La police française intervient pour déloger un activiste de Greenpeace sur la facade du siège d'EDF lors de la présentation des résultats annuels le 14 février 2017 à Paris. REUTERS/Charles Platiau

Aujourd’hui, plus de 50% des ex-commissaires et 30% des ex-députés du Parlement européen qui ont quitté le monde politique travaillent pour des organisations inscrites au registre des lobbyistes de l’Union européenne.

Le plus retentissant de ces mouvements a été le départ de Jose Maniel Barroso, l'ancien président de la Commission européenne pour la banque Goldman Sachs.

Ce constat implacable est posé par l'organisation internationale anti-corruption Transparency International dans son dernier rapport sur les revolving doors ("portes tournantes"), intitulé "Accès à tous les domaines: quand les personnels politiques de l’UE deviennent des lobbyistes".

Publié il y a quelques jours, cette étude s'intéresse à la situation de 512 anciens commissaires et députés européens et de leur activité professionnelle après leur mandat. Il en ressort ainsi que "50% des lobbyistes enregistrés pour le compte de Google ont travaillé pour l’UE."

Parmi les entreprises françaises qui dépensent le plus pour influencer et se rapprocher de l’élaboration des lois en Europe, les trois première sont toutes issues du même secteur, celui de l'énergie: il s'agit de Total, Engie et EDF.
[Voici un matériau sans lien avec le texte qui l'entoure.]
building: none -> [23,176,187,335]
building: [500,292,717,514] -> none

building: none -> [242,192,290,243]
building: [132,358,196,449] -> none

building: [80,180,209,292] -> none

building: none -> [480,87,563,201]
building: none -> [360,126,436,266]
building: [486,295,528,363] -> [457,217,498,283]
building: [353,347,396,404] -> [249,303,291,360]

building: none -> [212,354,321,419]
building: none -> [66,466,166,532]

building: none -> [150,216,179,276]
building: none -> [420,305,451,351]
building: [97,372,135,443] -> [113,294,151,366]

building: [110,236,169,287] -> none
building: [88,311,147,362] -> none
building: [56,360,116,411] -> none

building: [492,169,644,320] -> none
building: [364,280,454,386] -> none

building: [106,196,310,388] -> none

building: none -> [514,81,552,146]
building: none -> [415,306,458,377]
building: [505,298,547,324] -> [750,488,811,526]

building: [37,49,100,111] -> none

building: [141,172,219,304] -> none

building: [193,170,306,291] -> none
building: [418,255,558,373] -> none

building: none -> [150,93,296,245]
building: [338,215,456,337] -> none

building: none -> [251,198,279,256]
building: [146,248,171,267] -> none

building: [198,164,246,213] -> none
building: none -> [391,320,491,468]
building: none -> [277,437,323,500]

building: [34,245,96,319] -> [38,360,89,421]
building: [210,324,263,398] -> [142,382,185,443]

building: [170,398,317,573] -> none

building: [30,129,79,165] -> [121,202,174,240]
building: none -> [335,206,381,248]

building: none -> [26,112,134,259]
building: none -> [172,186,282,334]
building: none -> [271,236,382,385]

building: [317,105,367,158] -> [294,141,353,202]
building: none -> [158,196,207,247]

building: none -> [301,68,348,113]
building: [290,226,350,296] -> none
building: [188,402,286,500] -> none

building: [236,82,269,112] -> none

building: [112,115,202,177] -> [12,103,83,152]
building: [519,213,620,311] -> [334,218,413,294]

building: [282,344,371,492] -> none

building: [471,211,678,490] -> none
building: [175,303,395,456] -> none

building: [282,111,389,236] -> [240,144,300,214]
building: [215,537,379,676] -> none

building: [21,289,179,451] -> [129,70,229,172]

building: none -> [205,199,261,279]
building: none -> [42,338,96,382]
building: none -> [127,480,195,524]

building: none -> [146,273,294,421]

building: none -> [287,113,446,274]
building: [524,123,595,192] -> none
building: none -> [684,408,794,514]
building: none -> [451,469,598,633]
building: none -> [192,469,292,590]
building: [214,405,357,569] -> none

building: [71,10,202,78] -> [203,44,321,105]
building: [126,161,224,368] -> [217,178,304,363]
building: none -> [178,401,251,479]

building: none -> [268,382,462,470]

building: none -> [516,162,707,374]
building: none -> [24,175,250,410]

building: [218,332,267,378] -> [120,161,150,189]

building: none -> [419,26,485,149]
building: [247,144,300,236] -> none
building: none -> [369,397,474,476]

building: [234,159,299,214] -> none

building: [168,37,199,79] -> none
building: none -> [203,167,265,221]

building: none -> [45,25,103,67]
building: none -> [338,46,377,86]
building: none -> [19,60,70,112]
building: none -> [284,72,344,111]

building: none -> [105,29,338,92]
Ces entreprises dépensent chacune "plus de 2 millions d'euros par an en lobbying", écrit Alternatives Economiques

Le magazine précise que Total emploie six lobbyistes permanents, "tous accrédités auprès du Parlement européen". EDF et Engie ne sont pas en reste, avec respectivement 14 et 13 lobbyistes à Bruxelles, selon les chiffres de 2014 et 2015 disponibles.

"C’est finalement peu au regard des financements européens reçus par ces deux entreprises: 113 millions d’euros pour Engie l’an passé, plus de 3,5 millions pour EDF", avance Alternatives Economiques.

Parmi les 10.000 organismes inscrits au registre européen des lobbies, plus de 1000 sont français.  Collectivités locales, multinationales, ONG: elles peuvent avoir recours pour les aider à des cabinets de consultants, des avocats spécialisés mais elles ont donc aussi leur propres lobbyistes à Bruxelles et Strasbourg.